== AIM OF THE TASK ==
Gather every line in the records below that contains the string "section". Case counts.

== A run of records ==
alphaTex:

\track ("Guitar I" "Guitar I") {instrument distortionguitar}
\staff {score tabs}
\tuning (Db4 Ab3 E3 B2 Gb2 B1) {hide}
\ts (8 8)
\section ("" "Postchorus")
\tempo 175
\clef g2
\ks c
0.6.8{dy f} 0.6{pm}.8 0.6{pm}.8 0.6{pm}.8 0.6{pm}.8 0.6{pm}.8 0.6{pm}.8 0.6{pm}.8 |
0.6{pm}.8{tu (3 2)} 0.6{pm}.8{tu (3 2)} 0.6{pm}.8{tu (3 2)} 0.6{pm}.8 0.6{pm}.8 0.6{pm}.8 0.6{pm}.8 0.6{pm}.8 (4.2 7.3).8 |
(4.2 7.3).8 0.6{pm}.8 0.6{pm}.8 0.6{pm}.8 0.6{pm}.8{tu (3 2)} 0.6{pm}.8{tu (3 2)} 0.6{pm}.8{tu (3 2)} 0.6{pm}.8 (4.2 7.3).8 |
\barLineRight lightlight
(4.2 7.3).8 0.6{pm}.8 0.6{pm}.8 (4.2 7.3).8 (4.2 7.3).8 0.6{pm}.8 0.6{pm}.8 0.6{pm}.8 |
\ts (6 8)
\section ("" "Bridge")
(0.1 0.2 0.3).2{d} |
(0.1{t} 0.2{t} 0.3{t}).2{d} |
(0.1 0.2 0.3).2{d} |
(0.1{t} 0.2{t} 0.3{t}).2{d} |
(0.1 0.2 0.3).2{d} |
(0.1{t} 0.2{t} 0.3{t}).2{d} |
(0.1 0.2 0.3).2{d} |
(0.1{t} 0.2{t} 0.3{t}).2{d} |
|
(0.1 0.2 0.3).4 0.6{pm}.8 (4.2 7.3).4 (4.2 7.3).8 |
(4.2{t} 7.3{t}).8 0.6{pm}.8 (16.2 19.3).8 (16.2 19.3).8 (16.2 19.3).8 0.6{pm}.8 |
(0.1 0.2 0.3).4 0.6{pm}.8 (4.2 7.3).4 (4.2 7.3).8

== COMPLETE RESPONSE ==
\section ("" "Postchorus")
\section ("" "Bridge")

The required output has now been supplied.